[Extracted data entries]
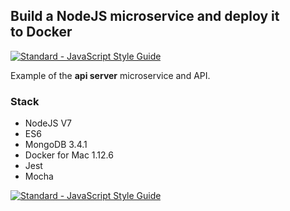 ## Build a NodeJS microservice and deploy it to Docker

[![Standard - JavaScript Style Guide](https://img.shields.io/badge/code%20style-standard-brightgreen.svg)](http://standardjs.com/)

Example of the **api server** microservice and API.

### Stack
- NodeJS V7
- ES6
- MongoDB 3.4.1
- Docker for Mac 1.12.6
- Jest
- Mocha

[![Standard - JavaScript Style Guide](https://cdn.rawgit.com/feross/standard/master/badge.svg)](https://github.com/feross/standard)
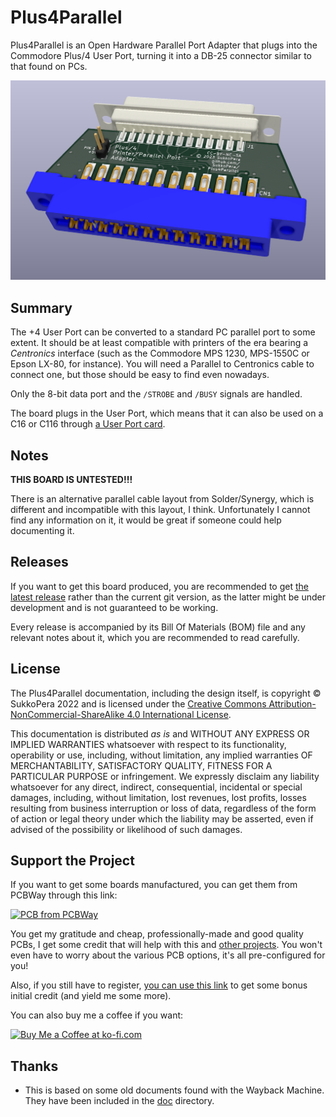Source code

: # Plus4Parallel
Plus4Parallel is an Open Hardware Parallel Port Adapter that plugs into the Commodore Plus/4 User Port, turning it into a DB-25 connector similar to that found on PCs.

![Board](https://raw.githubusercontent.com/SukkoPera/Plus4Parallel/master/img/render-top.png)

## Summary
The +4 User Port can be converted to a standard PC parallel port to some extent. It should be at least compatible with printers of the era bearing a *Centronics* interface (such as the Commodore MPS 1230, MPS-1550C or Epson LX-80, for instance). You will need a Parallel to Centronics cable to connect one, but those should be easy to find even nowadays.

Only the 8-bit data port and the `/STROBE` and `/BUSY` signals are handled.

The board plugs in the User Port, which means that it can also be used on a C16 or C116 through [a User Port card](https://github.com/SukkoPera/16up).

## Notes
**THIS BOARD IS UNTESTED!!!**

There is an alternative parallel cable layout from Solder/Synergy, which is different and incompatible with this layout, I think. Unfortunately I cannot find any information on it, it would be great if someone could help documenting it.

## Releases
If you want to get this board produced, you are recommended to get [the latest release](https://github.com/SukkoPera/Plus4Parallel/releases) rather than the current git version, as the latter might be under development and is not guaranteed to be working.

Every release is accompanied by its Bill Of Materials (BOM) file and any relevant notes about it, which you are recommended to read carefully.

## License
The Plus4Parallel documentation, including the design itself, is copyright &copy; SukkoPera 2022 and is licensed under the [Creative Commons Attribution-NonCommercial-ShareAlike 4.0 International License](https://creativecommons.org/licenses/by-nc-sa/4.0/).

This documentation is distributed *as is* and WITHOUT ANY EXPRESS OR IMPLIED WARRANTIES whatsoever with respect to its functionality, operability or use, including, without limitation, any implied warranties OF MERCHANTABILITY, SATISFACTORY QUALITY, FITNESS FOR A PARTICULAR PURPOSE or infringement. We expressly disclaim any liability whatsoever for any direct, indirect, consequential, incidental or special damages, including, without limitation, lost revenues, lost profits, losses resulting from business interruption or loss of data, regardless of the form of action or legal theory under which the liability may be asserted, even if advised of the possibility or likelihood of such damages.

## Support the Project
If you want to get some boards manufactured, you can get them from PCBWay through this link:

[![PCB from PCBWay](https://www.pcbway.com/project/img/images/frompcbway.png)](https://www.pcbway.com/project/shareproject/https://www.pcbway.com/project/shareproject/Plus4Parallel_Parallel_Port_Adapter_for_the_Plus_4_b87ebab1.html)

You get my gratitude and cheap, professionally-made and good quality PCBs, I get some credit that will help with this and [other projects](https://www.pcbway.com/project/member/shareproject/?bmbid=41100). You won't even have to worry about the various PCB options, it's all pre-configured for you!

Also, if you still have to register, [you can use this link](https://www.pcbway.com/setinvite.aspx?inviteid=41100) to get some bonus initial credit (and yield me some more).

You can also buy me a coffee if you want:

<a href='https://ko-fi.com/L3L0U18L' target='_blank'><img height='36' style='border:0px;height:36px;' src='https://az743702.vo.msecnd.net/cdn/kofi2.png?v=2' border='0' alt='Buy Me a Coffee at ko-fi.com' /></a>

## Thanks
* This is based on some old documents found with the Wayback Machine. They have been included in the [doc](doc/) directory.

▸ Description of the task
Would you please copy exactly the part of the entries above that begins at the line containing "BOARD IS UNTESTED!!!**" and ends at the line containing "The Plus4Parallel documentation, including", both lines included?

▸ Answer
**THIS BOARD IS UNTESTED!!!**

There is an alternative parallel cable layout from Solder/Synergy, which is different and incompatible with this layout, I think. Unfortunately I cannot find any information on it, it would be great if someone could help documenting it.

## Releases
If you want to get this board produced, you are recommended to get [the latest release](https://github.com/SukkoPera/Plus4Parallel/releases) rather than the current git version, as the latter might be under development and is not guaranteed to be working.

Every release is accompanied by its Bill Of Materials (BOM) file and any relevant notes about it, which you are recommended to read carefully.

## License
The Plus4Parallel documentation, including the design itself, is copyright &copy; SukkoPera 2022 and is licensed under the [Creative Commons Attribution-NonCommercial-ShareAlike 4.0 International License](https://creativecommons.org/licenses/by-nc-sa/4.0/).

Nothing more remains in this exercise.